● **WORK TO COMPLETE**
From the data below, set down exactly the lines between the one holding "Tìm giới hạn?" and the one holding "Khi đó với mọi n > m+1.", inclusive, and no others.

[[ GIVEN DATA open ]]

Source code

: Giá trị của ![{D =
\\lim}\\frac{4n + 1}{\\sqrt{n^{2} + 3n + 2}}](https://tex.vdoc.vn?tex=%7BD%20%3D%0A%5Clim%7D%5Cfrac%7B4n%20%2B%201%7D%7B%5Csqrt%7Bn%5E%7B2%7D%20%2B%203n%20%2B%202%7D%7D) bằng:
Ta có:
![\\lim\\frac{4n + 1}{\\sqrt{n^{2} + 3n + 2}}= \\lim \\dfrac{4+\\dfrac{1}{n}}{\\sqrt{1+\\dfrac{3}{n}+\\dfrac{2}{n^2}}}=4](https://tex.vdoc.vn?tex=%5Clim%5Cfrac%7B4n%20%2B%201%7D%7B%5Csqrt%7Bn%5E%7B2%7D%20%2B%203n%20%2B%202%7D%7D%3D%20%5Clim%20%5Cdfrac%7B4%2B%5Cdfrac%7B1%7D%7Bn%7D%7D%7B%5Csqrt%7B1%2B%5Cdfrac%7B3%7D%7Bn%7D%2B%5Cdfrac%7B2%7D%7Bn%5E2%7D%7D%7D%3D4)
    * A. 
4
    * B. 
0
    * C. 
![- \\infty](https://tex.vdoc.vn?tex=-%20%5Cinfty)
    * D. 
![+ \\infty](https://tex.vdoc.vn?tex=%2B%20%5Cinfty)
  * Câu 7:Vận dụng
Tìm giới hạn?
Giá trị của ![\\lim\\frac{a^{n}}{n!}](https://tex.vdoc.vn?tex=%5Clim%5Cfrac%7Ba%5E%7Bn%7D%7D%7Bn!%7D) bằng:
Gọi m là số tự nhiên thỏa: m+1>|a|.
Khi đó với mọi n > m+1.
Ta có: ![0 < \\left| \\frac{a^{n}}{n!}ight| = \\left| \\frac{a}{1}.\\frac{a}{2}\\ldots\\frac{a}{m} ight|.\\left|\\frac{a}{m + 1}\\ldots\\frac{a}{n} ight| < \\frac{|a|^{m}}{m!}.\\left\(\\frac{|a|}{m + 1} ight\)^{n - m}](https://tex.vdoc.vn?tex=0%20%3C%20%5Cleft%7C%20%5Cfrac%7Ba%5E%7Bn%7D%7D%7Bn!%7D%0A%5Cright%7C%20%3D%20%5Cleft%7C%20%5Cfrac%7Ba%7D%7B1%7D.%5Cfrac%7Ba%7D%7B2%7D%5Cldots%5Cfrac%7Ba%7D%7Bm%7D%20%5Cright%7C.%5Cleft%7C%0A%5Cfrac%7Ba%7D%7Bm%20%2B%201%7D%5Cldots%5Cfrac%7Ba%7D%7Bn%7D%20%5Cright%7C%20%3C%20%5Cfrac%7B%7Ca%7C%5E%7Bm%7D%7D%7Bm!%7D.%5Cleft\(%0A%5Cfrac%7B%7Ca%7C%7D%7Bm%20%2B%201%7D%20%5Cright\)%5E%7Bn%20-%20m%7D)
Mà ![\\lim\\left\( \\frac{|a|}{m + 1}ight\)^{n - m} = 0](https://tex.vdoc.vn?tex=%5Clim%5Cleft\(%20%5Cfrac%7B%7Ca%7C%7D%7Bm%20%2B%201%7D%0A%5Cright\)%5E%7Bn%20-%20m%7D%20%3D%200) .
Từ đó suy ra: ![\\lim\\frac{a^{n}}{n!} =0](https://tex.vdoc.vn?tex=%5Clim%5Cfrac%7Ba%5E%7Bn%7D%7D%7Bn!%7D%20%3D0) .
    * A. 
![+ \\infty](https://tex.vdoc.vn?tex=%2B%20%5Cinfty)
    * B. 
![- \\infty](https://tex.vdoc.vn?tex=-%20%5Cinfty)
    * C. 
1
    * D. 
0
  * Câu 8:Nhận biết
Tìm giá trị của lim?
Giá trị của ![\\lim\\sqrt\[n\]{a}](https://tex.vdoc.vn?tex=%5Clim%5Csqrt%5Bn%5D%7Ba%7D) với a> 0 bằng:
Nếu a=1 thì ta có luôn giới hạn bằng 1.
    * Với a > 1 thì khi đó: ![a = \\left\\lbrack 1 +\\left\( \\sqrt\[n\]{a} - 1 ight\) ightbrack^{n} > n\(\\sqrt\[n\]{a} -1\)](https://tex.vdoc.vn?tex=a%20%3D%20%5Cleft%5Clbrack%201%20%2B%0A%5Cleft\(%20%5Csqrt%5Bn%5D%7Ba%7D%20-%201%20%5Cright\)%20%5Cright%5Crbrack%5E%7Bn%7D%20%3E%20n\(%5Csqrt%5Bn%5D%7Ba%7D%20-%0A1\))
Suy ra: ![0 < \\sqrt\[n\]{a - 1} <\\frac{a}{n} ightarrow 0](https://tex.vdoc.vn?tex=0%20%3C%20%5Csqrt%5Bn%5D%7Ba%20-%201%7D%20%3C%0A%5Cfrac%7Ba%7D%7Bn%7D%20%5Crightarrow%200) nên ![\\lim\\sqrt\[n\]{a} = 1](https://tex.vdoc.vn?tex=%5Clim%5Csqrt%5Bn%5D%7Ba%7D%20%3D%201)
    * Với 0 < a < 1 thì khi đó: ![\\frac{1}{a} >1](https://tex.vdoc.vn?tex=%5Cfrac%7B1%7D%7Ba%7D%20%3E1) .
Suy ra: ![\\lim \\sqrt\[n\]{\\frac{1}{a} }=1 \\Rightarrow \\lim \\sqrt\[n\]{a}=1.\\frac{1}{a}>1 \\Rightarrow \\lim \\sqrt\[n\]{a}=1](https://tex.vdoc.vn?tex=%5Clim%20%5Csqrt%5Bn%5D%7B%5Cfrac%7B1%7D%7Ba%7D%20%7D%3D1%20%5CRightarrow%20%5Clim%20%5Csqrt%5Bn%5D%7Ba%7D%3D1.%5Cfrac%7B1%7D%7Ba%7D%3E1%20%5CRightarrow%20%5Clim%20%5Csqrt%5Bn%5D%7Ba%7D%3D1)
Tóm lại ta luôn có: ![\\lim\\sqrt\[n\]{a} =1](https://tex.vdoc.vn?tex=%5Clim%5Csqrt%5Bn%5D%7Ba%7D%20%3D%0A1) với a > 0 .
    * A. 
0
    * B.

[[ GIVEN DATA closed ]]
[[ GIVEN DATA open ]]

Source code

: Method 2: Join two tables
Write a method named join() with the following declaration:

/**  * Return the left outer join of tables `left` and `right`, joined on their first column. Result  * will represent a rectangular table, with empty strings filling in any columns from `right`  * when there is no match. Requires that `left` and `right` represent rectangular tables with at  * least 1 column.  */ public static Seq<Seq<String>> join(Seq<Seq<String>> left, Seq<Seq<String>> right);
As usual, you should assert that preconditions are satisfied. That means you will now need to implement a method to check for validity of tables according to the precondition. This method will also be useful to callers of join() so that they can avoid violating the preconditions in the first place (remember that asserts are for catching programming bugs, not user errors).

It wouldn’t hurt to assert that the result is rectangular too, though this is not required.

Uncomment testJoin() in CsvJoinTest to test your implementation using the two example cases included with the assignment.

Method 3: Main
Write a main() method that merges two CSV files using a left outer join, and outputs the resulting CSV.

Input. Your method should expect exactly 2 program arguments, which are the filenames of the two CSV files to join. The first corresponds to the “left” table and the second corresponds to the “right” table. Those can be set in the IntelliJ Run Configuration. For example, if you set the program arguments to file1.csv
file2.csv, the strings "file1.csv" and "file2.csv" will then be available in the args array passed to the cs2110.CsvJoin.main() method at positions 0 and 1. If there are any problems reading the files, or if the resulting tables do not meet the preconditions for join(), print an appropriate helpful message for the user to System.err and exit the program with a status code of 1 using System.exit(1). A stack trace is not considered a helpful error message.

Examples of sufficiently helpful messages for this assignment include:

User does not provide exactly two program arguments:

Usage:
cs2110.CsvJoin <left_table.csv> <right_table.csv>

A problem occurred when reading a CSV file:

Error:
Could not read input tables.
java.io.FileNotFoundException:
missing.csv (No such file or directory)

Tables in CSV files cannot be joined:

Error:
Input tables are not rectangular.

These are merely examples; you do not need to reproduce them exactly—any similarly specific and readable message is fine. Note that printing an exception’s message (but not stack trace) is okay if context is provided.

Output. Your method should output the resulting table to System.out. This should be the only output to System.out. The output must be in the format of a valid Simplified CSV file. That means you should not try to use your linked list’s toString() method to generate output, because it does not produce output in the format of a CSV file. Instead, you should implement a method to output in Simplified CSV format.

[[ GIVEN DATA closed ]]
[[ GIVEN DATA open ]]

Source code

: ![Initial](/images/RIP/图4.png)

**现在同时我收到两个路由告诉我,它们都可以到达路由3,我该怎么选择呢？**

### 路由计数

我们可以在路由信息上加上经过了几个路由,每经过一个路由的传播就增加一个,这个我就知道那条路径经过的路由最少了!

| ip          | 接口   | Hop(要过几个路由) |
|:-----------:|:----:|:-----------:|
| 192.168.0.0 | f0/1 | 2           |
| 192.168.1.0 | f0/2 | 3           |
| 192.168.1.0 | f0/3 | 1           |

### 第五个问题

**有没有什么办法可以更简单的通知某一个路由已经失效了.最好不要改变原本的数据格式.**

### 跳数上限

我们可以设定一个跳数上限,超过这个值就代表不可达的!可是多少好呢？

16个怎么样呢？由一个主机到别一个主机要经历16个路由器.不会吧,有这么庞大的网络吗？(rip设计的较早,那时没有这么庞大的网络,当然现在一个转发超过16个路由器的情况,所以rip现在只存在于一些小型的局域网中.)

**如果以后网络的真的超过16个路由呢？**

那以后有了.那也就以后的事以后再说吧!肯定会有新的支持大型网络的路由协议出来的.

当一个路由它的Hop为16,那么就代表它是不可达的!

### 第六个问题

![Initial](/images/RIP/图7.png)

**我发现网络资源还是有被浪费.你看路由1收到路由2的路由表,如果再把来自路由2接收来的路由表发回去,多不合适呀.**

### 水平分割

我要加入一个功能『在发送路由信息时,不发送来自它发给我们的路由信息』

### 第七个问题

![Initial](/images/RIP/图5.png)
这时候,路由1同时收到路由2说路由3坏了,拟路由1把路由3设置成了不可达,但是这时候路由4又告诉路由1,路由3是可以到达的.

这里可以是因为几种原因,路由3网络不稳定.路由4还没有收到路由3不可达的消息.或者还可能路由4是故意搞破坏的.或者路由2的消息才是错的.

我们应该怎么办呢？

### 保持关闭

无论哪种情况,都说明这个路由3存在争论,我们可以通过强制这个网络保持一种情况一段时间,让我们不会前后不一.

[[ GIVEN DATA closed ]]

● **SOLUTION TO THE EXERCISE**
Tìm giới hạn?
Giá trị của ![\\lim\\frac{a^{n}}{n!}](https://tex.vdoc.vn?tex=%5Clim%5Cfrac%7Ba%5E%7Bn%7D%7D%7Bn!%7D) bằng:
Gọi m là số tự nhiên thỏa: m+1>|a|.
Khi đó với mọi n > m+1.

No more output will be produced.